Today you will find Oxford Dictionaries powering a huge range of technology, apps, and digital services.
Our world-renowned dictionary data powers search engines, provides definitions in e-readers, and makes possible predictive text and language-learning software. We use cutting-edge technology to integrate, optimize, and link our rich language data, working with partners across the world of technology to create the most flexible and reliable platforms and processes.
Rich, detailed, versatile data
We have comprehensive dictionary datasets in many different languages, from global languages such as English and Chinese to regional languages such as isiZulu and Malay. These datasets go far beyond simply giving the definitions of words: they include information about levels of formality, regional variations, example sentences, audio pronunciations, and more.
The dictionary technology team
We have a top-flight team of data engineers, software developers, data architects, computational linguists, and other technical specialists. Together, they make sure our data conforms to standard data models and that it’s reliable, flexible, and interlinked, so that it can easily be used on any platform.

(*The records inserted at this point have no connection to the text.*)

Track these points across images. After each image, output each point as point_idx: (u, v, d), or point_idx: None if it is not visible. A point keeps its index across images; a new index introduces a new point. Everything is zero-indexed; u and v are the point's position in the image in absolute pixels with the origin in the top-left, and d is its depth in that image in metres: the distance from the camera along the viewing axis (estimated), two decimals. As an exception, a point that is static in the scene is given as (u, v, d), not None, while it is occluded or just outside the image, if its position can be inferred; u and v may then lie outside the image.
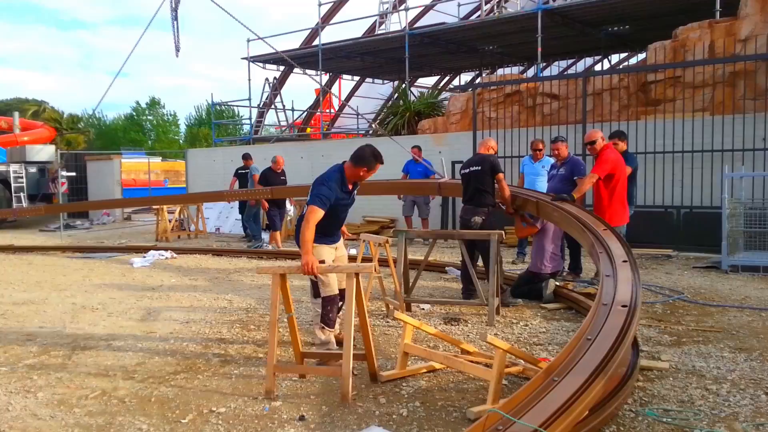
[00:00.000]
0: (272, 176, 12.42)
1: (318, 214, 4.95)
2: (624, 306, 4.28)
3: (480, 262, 7.30)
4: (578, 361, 3.57)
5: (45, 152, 21.34)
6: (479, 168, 7.33)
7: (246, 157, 14.16)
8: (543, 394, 3.27)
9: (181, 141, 58.30)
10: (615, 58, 24.90)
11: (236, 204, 16.31)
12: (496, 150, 7.80)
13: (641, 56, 20.61)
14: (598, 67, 23.94)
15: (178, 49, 12.21)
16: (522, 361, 4.64)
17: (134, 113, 60.22)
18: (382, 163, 5.26)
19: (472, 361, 4.61)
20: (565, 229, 7.13)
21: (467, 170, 7.47)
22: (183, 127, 60.62)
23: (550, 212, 7.08)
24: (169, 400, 4.38)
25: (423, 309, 7.05)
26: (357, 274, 4.41)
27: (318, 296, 5.32)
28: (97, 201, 20.19)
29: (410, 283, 6.97)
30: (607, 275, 4.98)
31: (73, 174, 21.59)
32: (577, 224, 6.38)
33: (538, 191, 8.28)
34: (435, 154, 13.51)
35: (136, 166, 28.60)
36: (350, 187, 5.29)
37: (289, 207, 13.86)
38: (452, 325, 6.33)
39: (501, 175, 7.28)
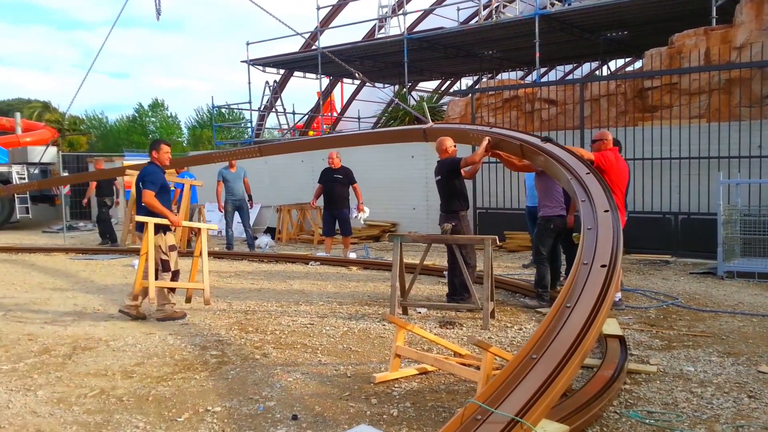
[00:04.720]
0: (326, 173, 11.59)
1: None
2: (603, 266, 4.22)
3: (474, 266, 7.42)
4: (554, 338, 3.60)
5: (48, 153, 21.44)
6: (439, 177, 7.67)
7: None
8: (520, 378, 3.29)
9: (184, 143, 58.35)
10: (615, 64, 25.00)
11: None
12: (455, 151, 7.76)
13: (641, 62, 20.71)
14: (597, 73, 24.04)
15: (159, 13, 12.31)
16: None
17: (137, 115, 60.30)
18: (167, 144, 7.41)
19: (462, 364, 4.70)
20: (548, 173, 6.86)
21: (436, 179, 7.78)
22: (184, 130, 60.68)
23: (534, 155, 6.81)
24: (166, 399, 4.48)
25: (419, 312, 7.15)
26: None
27: (167, 271, 7.11)
28: (62, 177, 19.54)
29: (406, 287, 7.08)
30: (589, 228, 4.88)
31: None
32: (561, 168, 6.14)
33: (522, 134, 7.80)
34: (436, 157, 13.54)
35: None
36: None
37: (359, 214, 11.62)
38: (447, 328, 6.42)
39: (461, 162, 7.40)
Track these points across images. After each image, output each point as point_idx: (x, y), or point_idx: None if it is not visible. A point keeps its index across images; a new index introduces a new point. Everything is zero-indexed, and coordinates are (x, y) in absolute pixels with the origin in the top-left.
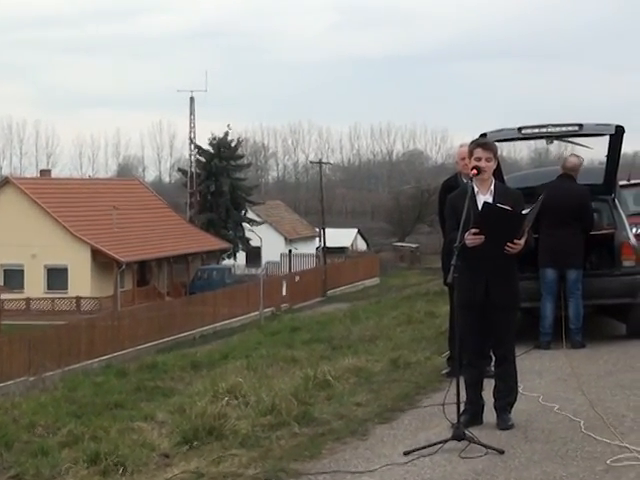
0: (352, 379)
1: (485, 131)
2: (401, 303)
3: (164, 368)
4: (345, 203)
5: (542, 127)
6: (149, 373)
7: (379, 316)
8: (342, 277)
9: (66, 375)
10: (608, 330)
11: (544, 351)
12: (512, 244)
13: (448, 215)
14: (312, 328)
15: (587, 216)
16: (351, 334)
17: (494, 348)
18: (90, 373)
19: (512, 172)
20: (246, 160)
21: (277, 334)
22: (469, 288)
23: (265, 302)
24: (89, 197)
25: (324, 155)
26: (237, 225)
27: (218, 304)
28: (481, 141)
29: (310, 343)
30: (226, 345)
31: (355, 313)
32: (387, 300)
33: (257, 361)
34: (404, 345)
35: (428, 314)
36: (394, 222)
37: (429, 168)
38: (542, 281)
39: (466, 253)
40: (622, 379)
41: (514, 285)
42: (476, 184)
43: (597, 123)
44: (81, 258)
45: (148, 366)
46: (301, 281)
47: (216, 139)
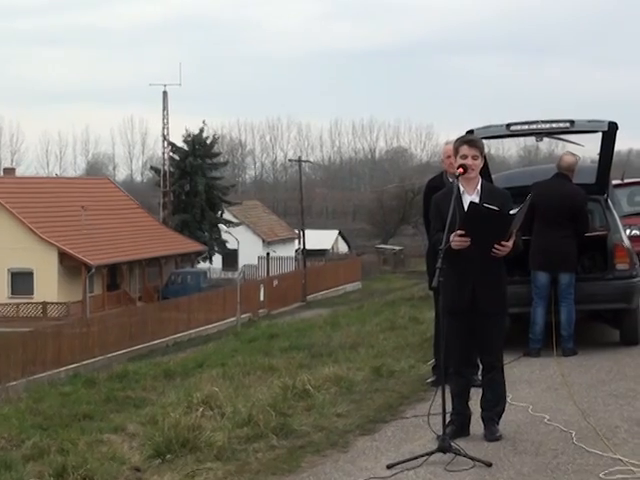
0: (333, 389)
1: (472, 128)
2: (384, 308)
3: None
4: (326, 203)
5: (531, 124)
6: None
7: (361, 322)
8: (322, 281)
9: (31, 385)
10: (601, 337)
11: (534, 359)
12: (500, 246)
13: (433, 216)
14: (291, 335)
15: (582, 218)
16: (332, 341)
17: (481, 356)
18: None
19: (500, 171)
20: (222, 158)
21: (254, 341)
22: (455, 293)
23: (242, 308)
24: (56, 197)
25: (304, 153)
26: (213, 227)
27: (193, 310)
28: (468, 138)
29: (289, 351)
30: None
31: (336, 319)
32: (369, 305)
33: (233, 370)
34: (387, 353)
35: (412, 320)
36: (377, 223)
37: (413, 166)
38: (533, 285)
39: (452, 256)
40: (615, 388)
41: (502, 289)
42: (462, 183)
43: (589, 119)
44: (47, 261)
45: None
46: (280, 285)
47: (191, 136)
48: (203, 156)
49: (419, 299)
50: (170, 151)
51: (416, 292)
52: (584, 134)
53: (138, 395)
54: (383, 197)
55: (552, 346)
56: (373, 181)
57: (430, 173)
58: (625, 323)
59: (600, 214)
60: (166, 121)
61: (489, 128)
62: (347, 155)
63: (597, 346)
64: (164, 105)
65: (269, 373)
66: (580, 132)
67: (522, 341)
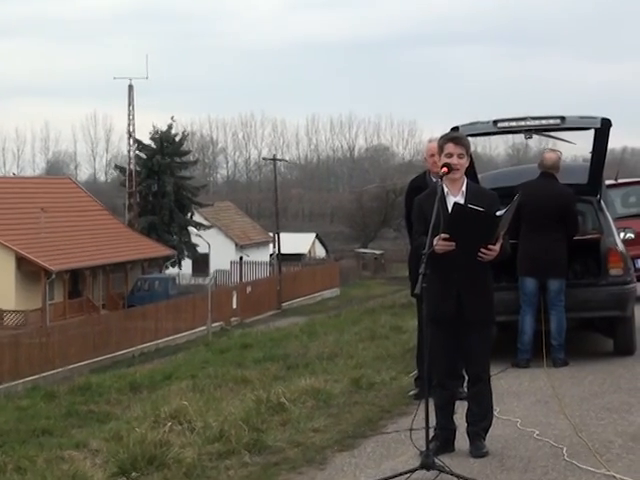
0: (309, 402)
1: (457, 124)
2: (364, 317)
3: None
4: (302, 205)
5: (520, 120)
6: (82, 396)
7: (339, 331)
8: (299, 287)
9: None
10: (593, 347)
11: (522, 370)
12: (486, 250)
13: (416, 218)
14: (265, 345)
15: (571, 219)
16: (308, 351)
17: (467, 367)
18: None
19: (487, 170)
20: (192, 156)
21: (226, 352)
22: (439, 300)
23: (213, 316)
24: (13, 198)
25: (279, 151)
26: (182, 229)
27: (160, 318)
28: (452, 136)
29: (263, 362)
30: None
31: (313, 328)
32: (348, 313)
33: (204, 382)
34: (367, 364)
35: (394, 329)
36: (356, 226)
37: (395, 165)
38: (521, 292)
39: (436, 261)
40: (609, 401)
41: (489, 296)
42: (446, 184)
43: (581, 115)
44: (4, 267)
45: (81, 388)
46: (253, 292)
47: (158, 133)
48: (172, 154)
49: (401, 307)
50: (136, 149)
51: (398, 299)
52: (576, 131)
53: (102, 409)
54: (363, 198)
55: (542, 356)
56: (352, 181)
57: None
58: (619, 332)
59: (592, 216)
60: (132, 117)
61: (475, 125)
62: (325, 153)
63: (589, 356)
64: (130, 100)
65: (242, 385)
66: (571, 129)
67: (510, 351)
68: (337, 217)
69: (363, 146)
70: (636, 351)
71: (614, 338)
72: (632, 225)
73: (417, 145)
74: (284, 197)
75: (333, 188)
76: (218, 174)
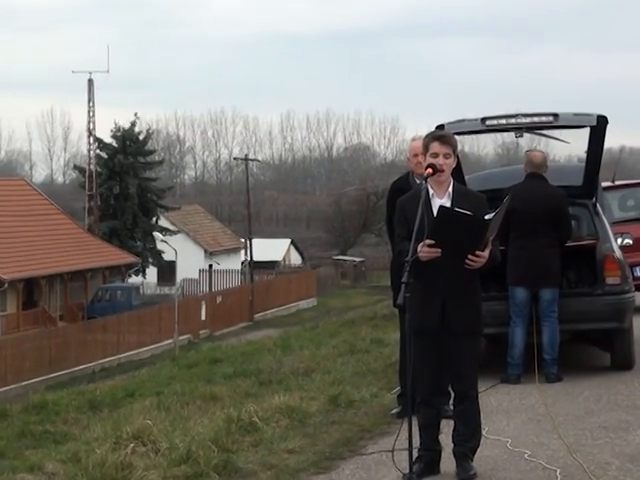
0: (283, 421)
1: (443, 122)
2: (342, 329)
3: (56, 409)
4: (276, 208)
5: (510, 117)
6: (37, 415)
7: (316, 345)
8: (272, 298)
9: None
10: (589, 361)
11: (513, 386)
12: (474, 257)
13: (398, 223)
14: (236, 359)
15: (564, 223)
16: (282, 367)
17: (453, 383)
18: None
19: (475, 171)
20: (157, 156)
21: (194, 367)
22: (423, 311)
23: (180, 328)
24: None
25: (251, 150)
26: (146, 235)
27: (123, 331)
28: (438, 134)
29: (233, 377)
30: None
31: (287, 341)
32: (326, 325)
33: (170, 399)
34: (346, 380)
35: (375, 342)
36: (334, 231)
37: (376, 166)
38: (511, 302)
39: (420, 268)
40: (606, 420)
41: (477, 307)
42: (431, 185)
43: (575, 113)
44: None
45: (36, 406)
46: (223, 303)
47: (121, 131)
48: (135, 154)
49: (382, 318)
50: (97, 148)
51: (379, 310)
52: (570, 129)
53: (58, 429)
54: (341, 201)
55: (533, 371)
56: (330, 183)
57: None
58: (617, 345)
59: (588, 221)
60: (92, 114)
61: (462, 122)
62: (300, 153)
63: (585, 371)
64: (90, 95)
65: (211, 403)
66: (565, 127)
67: (499, 366)
68: (314, 221)
69: (342, 145)
70: (635, 365)
71: (611, 352)
72: (630, 230)
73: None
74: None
75: (310, 190)
76: (186, 175)
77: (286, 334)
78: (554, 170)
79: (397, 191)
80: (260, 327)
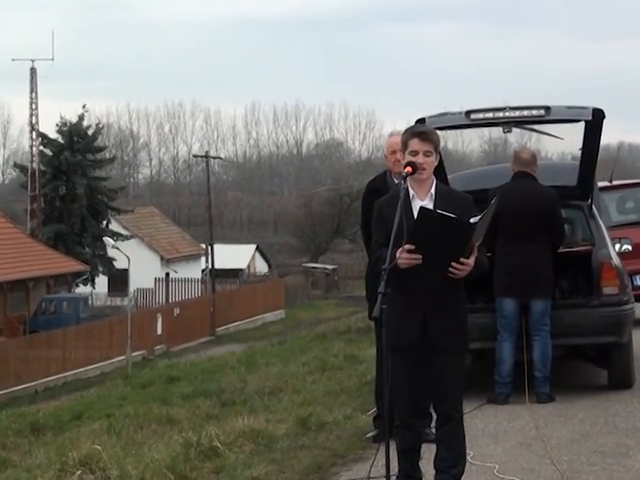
0: (247, 446)
1: (424, 116)
2: (313, 344)
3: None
4: (240, 211)
5: (498, 111)
6: None
7: (284, 361)
8: (236, 309)
9: None
10: (584, 379)
11: (501, 407)
12: (458, 264)
13: (375, 227)
14: (196, 378)
15: (557, 227)
16: (247, 386)
17: (435, 403)
18: None
19: (459, 170)
20: (108, 153)
21: (149, 386)
22: (402, 324)
23: (133, 343)
24: None
25: (212, 147)
26: (96, 240)
27: (70, 346)
28: (418, 130)
29: (193, 398)
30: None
31: (252, 358)
32: (295, 340)
33: (122, 422)
34: (317, 400)
35: (349, 358)
36: (304, 236)
37: (350, 164)
38: (498, 314)
39: (398, 277)
40: (602, 444)
41: (461, 320)
42: (412, 186)
43: (569, 106)
44: None
45: None
46: (182, 315)
47: (67, 125)
48: (83, 151)
49: (357, 332)
50: (40, 144)
51: (354, 323)
52: (563, 124)
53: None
54: (312, 203)
55: (523, 391)
56: (300, 183)
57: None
58: (614, 361)
59: (583, 224)
60: (35, 106)
61: (445, 116)
62: (267, 150)
63: (580, 391)
64: (32, 86)
65: (167, 426)
66: (558, 121)
67: (486, 384)
68: (282, 225)
69: (312, 141)
70: (635, 384)
71: (608, 369)
72: (629, 235)
73: (376, 140)
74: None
75: (277, 191)
76: (140, 174)
77: (251, 350)
78: (546, 169)
79: (373, 192)
80: (222, 342)
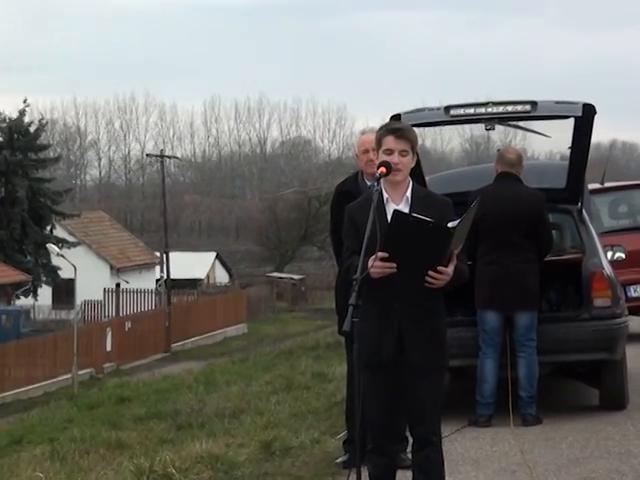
0: (205, 472)
1: (399, 112)
2: (278, 361)
3: None
4: (199, 215)
5: (480, 106)
6: None
7: (246, 380)
8: (194, 323)
9: None
10: (574, 399)
11: (483, 429)
12: (436, 273)
13: (347, 234)
14: (149, 398)
15: (544, 233)
16: (205, 407)
17: (412, 426)
18: None
19: (438, 171)
20: (53, 152)
21: (97, 407)
22: (375, 339)
23: (80, 361)
24: None
25: (168, 145)
26: (39, 248)
27: (9, 364)
28: (393, 126)
29: (145, 420)
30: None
31: (211, 376)
32: (258, 357)
33: (66, 447)
34: (282, 422)
35: (317, 377)
36: (269, 243)
37: (319, 164)
38: (480, 328)
39: (371, 288)
40: (594, 469)
41: (440, 334)
42: (386, 188)
43: (557, 100)
44: None
45: None
46: (134, 330)
47: (6, 121)
48: (24, 149)
49: (326, 348)
50: None
51: (322, 338)
52: (551, 120)
53: None
54: (277, 207)
55: (507, 412)
56: (264, 184)
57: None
58: (607, 380)
59: (572, 230)
60: None
61: (423, 112)
62: (228, 149)
63: (569, 412)
64: None
65: (117, 452)
66: (545, 118)
67: (467, 405)
68: (244, 231)
69: (277, 139)
70: (628, 404)
71: (600, 388)
72: (622, 242)
73: (347, 138)
74: (175, 206)
75: (239, 194)
76: (88, 175)
77: (210, 367)
78: (532, 169)
79: (344, 195)
80: (179, 359)
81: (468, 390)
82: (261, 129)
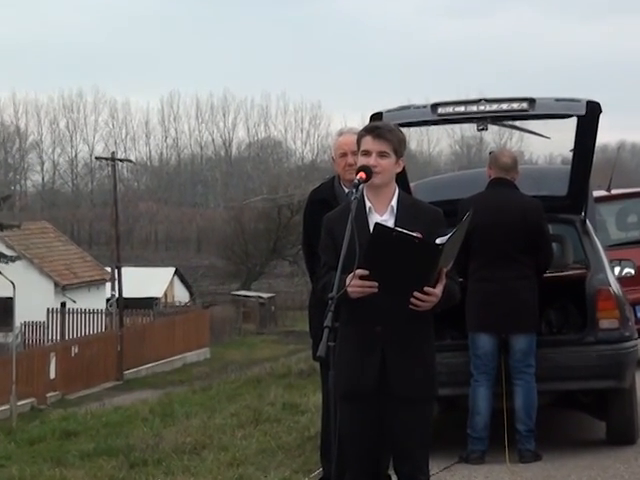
0: None
1: (381, 110)
2: (244, 390)
3: None
4: (155, 226)
5: (471, 104)
6: None
7: (208, 412)
8: (150, 348)
9: None
10: (577, 432)
11: (475, 467)
12: (422, 294)
13: (323, 247)
14: (98, 432)
15: (543, 247)
16: (162, 442)
17: (396, 464)
18: None
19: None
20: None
21: (39, 442)
22: (355, 366)
23: (20, 390)
24: None
25: (120, 147)
26: None
27: None
28: (372, 126)
29: (94, 457)
30: None
31: (169, 407)
32: (222, 385)
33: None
34: (248, 459)
35: (288, 408)
36: (234, 257)
37: (291, 169)
38: (472, 354)
39: (350, 309)
40: None
41: (427, 361)
42: (368, 197)
43: (558, 98)
44: None
45: None
46: (82, 355)
47: None
48: None
49: (299, 375)
50: None
51: (294, 364)
52: (551, 120)
53: None
54: (244, 216)
55: (503, 447)
56: (228, 192)
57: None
58: (614, 411)
59: (575, 243)
60: None
61: (407, 110)
62: (188, 151)
63: (572, 446)
64: None
65: None
66: (545, 117)
67: (458, 440)
68: (206, 244)
69: (244, 140)
70: (639, 439)
71: (607, 420)
72: (632, 256)
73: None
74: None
75: (201, 202)
76: (29, 181)
77: (168, 397)
78: (529, 175)
79: (318, 203)
80: (132, 388)
81: (459, 423)
82: (226, 129)
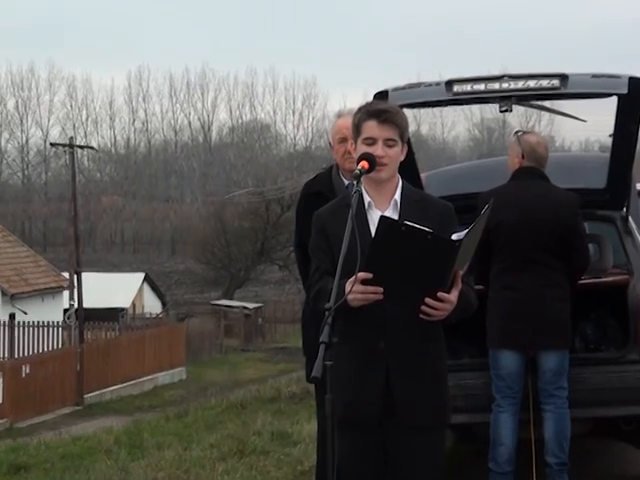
0: None
1: (386, 87)
2: (227, 417)
3: None
4: (121, 224)
5: (492, 81)
6: None
7: (184, 442)
8: (115, 367)
9: None
10: (616, 465)
11: None
12: (435, 301)
13: (315, 248)
14: (53, 466)
15: (577, 248)
16: (129, 477)
17: None
18: None
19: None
20: None
21: None
22: (355, 389)
23: None
24: None
25: (79, 131)
26: None
27: None
28: (376, 107)
29: None
30: None
31: (138, 437)
32: (200, 411)
33: None
34: None
35: (278, 437)
36: (215, 260)
37: (281, 157)
38: (494, 374)
39: (350, 320)
40: None
41: (439, 382)
42: (367, 189)
43: (595, 74)
44: None
45: None
46: (34, 375)
47: None
48: None
49: (290, 399)
50: None
51: (285, 386)
52: (587, 99)
53: None
54: (226, 213)
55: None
56: (208, 184)
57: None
58: None
59: (615, 244)
60: None
61: (417, 89)
62: (160, 137)
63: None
64: None
65: None
66: (579, 96)
67: (477, 475)
68: (182, 245)
69: (226, 124)
70: None
71: None
72: None
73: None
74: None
75: (175, 196)
76: None
77: (136, 426)
78: (562, 164)
79: (313, 197)
80: (94, 414)
81: (478, 455)
82: (204, 110)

Technical innovation and the Oxford English Dictionary (OED)
Oxford Dictionaries has a long history of technical innovation. In the 1980s, the Oxford English Dictionary (OED) was one of the first major reference projects to be fully digitized. It was published on CD-ROM in 1992, and a fully-searchable prototype website was built as early as 1994. In March 2000, oed.com became the first major national, historical dictionary to be published online.
The OED now comprises a series of rich, interlinked datasets covering semantics, etymology, pronunciation, orthography, and frequency across the history of English, as well as large corpora of primary linguistic evidence. This makes the OED increasingly versatile, not only as a dictionary but as a data resource for use in applications and research.
Language data today
We mine huge amounts of text from the web and compile them into corpora. Language processing techniques, machine learning methods, and data analytics are used to update and enhance our resources, and create new ones.
The results can be used for many different, wide-ranging purposes. We build language data for digitally under-resourced languages such as Indonesian or isiZulu, for example. But we also provide technology companies with bespoke datasets such as customized wordlists, full-fledged morphology information, or word-usage frequency data.
LEAP: A powerful platform
We’ve developed an innovative new Lexical Engine and Platform (LEAP) that puts language content through a series of transformations, links the data, and houses multiple languages in a single platform. LEAP makes our data flexible and reusable, enabling anyone to explore and illustrate relationships between words, concepts, and expressions in one or more languages. Translations are accurate and reliable. For example, if you’re looking for the Spanish equivalent of the English noun ‘bat’, you will want to make sure you use the right word, whether it’s the implement used in sports such as cricket or the nocturnal mammal. LEAP makes this possible.
We work with some of the best technical partners and organizations in the world to create new and cutting edge language solutions and services. We are proud of our partners and the thinking, ideas, and enthusiasm they bring to our products and services.